Page text START
Harissa Roasted Vegetable Lentil Salad

This harissa roasted vegetable lentil salad is a hearty, flavour-packed dish made with roasted cauliflower, sweet potato and red onion, then tossed with lentils, chickpeas and a lemon harissa dressing. It’s satisfying, with a balance of smoky, sweet and fresh elements in every bite.
Prep Time15 minutes
Cook Time25 minutes
Total Time40 minutes
Course: Salad
Cuisine: Morrocan
Diet: Vegan
Servings: 6 servings
Author: Deryn Macey

Equipment

  • sheet pans two pans suggested to avoid crowding vegetables
  • mixing bowl

Ingredients

For the Harissa Salad

  • 1 small head cauliflower cut into small florets (8 cups/730g)
  • 1 red onion thinly sliced (2 cups/195g)
  • 1 large sweet potato cut into 1-inch cubes (3½ cups/454g)
  • 1 tbsp harissa paste
  • 1 tsp ground cumin
  • 2 tsp olive oil
  • Salt and pepper to taste
  • 1 can chickpeas drained and rinsed, 540mL
  • 1 can lentils drained and rinsed, 540mL
  • cup dried apricots or pitted dates chopped
  • ¼ cup sliced almonds toasted
  • 1 handful fresh mint or parsley or a mix finely chopped

For the Lemon Harissa Dressing

  • 3 tbsp lemon juice about 1 lemon
  • 2 tbsp olive oil
  • 1 tbsp maple syrup
  • 1 tsp harissa paste
  • 1 clove garlic finely grated
  • Salt and pepper to taste

Instructions

  • Roast the vegetables. Preheat oven to 425°F and line a large baking sheet with parchment. Add cauliflower, red onion, and sweet potato to a large bowl. Add harissa paste, cumin, and olive oil, season generously with salt and pepper, and toss to coat. Spread the vegetables evenly over two baking sheets. Roast for 25–30 minutes, tossing halfway through, until tender and caramelized.
Page text END
Material shown START
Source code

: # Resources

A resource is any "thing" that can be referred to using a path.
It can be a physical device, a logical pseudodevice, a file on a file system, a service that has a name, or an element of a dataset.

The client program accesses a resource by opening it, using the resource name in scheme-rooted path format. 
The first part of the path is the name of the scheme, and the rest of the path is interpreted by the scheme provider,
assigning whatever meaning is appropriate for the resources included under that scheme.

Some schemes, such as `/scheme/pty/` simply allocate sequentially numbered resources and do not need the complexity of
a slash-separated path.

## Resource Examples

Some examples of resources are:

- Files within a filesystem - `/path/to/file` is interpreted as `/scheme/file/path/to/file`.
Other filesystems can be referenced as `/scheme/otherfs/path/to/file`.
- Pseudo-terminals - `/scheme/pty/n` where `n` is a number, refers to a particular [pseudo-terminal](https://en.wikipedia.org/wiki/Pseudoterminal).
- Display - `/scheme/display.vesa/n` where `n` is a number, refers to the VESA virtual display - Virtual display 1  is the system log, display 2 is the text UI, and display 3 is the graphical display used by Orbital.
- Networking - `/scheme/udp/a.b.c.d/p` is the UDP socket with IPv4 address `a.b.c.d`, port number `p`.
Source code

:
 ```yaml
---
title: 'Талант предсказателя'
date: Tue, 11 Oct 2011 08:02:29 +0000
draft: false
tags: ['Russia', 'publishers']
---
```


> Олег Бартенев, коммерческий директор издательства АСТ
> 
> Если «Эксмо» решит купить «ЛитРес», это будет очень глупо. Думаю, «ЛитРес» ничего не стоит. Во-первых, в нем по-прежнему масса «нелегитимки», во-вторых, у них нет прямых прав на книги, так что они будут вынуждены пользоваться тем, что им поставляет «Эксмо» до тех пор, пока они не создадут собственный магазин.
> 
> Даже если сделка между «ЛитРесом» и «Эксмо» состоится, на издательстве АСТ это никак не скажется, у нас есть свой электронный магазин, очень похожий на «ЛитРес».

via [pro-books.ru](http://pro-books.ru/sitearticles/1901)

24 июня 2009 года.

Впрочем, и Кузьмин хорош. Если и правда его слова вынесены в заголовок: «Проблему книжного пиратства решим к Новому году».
Material shown END
• Requirement 1: In the harissa salad recipe, why are two sheet pans suggested? Answer in one to three sentences.
• Requirement 2: Translate this sentence from the harissa salad recipe into Spanish: "It’s satisfying, with a balance of smoky, sweet and fresh elements in every bite."
• Requirement 3: Continue the harissa lentil salad recipe from where it stops.

• Response 1: Two sheet pans are suggested to avoid crowding the vegetables.

• Response 2: Es saciante, con un equilibrio de elementos ahumados, dulces y frescos en cada bocado.

• Response 3:
  • Toast the almonds (optional but recommended). While vegetables roast, heat a small dry skillet over medium heat. Add almonds and toast, stirring occasionally, for 4–5 minutes until golden and fragrant. Transfer to a plate immediately. Watch carefully to avoid burning, they should be lightly golden brown.
  • Make the dressing. Using the same large bowl you tossed the vegetables in, whisk together lemon juice, olive oil, maple syrup, harissa paste, and garlic. Season with salt and pepper.
  • Assemble salad. Add lentils, chickpeas, apricots, and roasted vegetables to the bowl with the dressing. Toss to coat. Taste and adjust seasoning. Mix in mint or parsley, or both.
  • Serve. Scoop into a serving bowl and top with toasted almonds. Serve with more fresh herbs and lemon wedges, if desired.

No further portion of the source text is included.